Center for American Progress Action Fund Center for American Progress Action Fund

Orville Schell

Orville Schell is the Arthur Ross Director of the Center on U.S.-China Relations at the Asia Society in New York, where his primary focus is on climate and energy. He was previously dean of the University of California, Berkeley's Graduate School of Journalism for 11 years.

The author of 14 books, nine of them about China, and a contributor to numerous edited volumes, his most recent books are, Virtual Tibet: Searching for Shangrila From the Himalayas To Hollywood, The China Reader: The Reform Years, and Mandate of Heaven: The Legacy of Tiananmen Square and the Next Generation of China's Leaders. He has also served as a television commentator for several network news programs, has worked both as correspondent and a correspondent and consultant for a number PBS "Frontline" documentaries and been the correspondent for an Emmy award-winning program for "60 Minutes" segment.

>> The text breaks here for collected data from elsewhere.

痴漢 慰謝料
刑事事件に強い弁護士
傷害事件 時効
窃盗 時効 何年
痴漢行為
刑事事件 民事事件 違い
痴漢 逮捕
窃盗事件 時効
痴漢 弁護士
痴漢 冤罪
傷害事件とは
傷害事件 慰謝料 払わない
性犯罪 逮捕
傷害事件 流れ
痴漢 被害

He is also a contributor to such magazines as The New Yorker, The Atlantic, The New York Times Magazine, The Nation, The Los Angeles Times Magazine, Granta, Wired, Newsweek, Mother Jones, The China Quarterly, and The New York Review of Books.

Schell has been the recipient of several writing fellowships from the Alicia Patterson Foundation, the MacDowell Colony, the John Simon Guggenheim Memorial Foundation and the Freedom Forum Media Studies Center and is the winner of numerous awards, including the Harvard/Stanford Shorenstein Award for Asian Journalism, Overseas Press Club of America's Award for The Best Article on a Foreign Subject, a Mencken Award for the Best Feature and a Page One Award for the Best Investigative Story.

Orville Schell was born in New York City in 1940, graduated Magna Cum Laude from Harvard University in Far Eastern History, was an exchange student at National Taiwan University in the 1960s, and did graduate work at the University of California, Berkeley, in Chinese History where he earned a PhD (Abd). He has worked for the Ford Foundation in Indonesia, covered the war in Indochina as a journalist, and traveled widely in China.

Schell serves on the boards of Human Rights Watch, the Sundance Documentary Fund jury, and the Social Science Research Council. He is also a member of the Pacific Council, the Council on Foreign Relations and a regular participant in the World Economic Forum at Davos.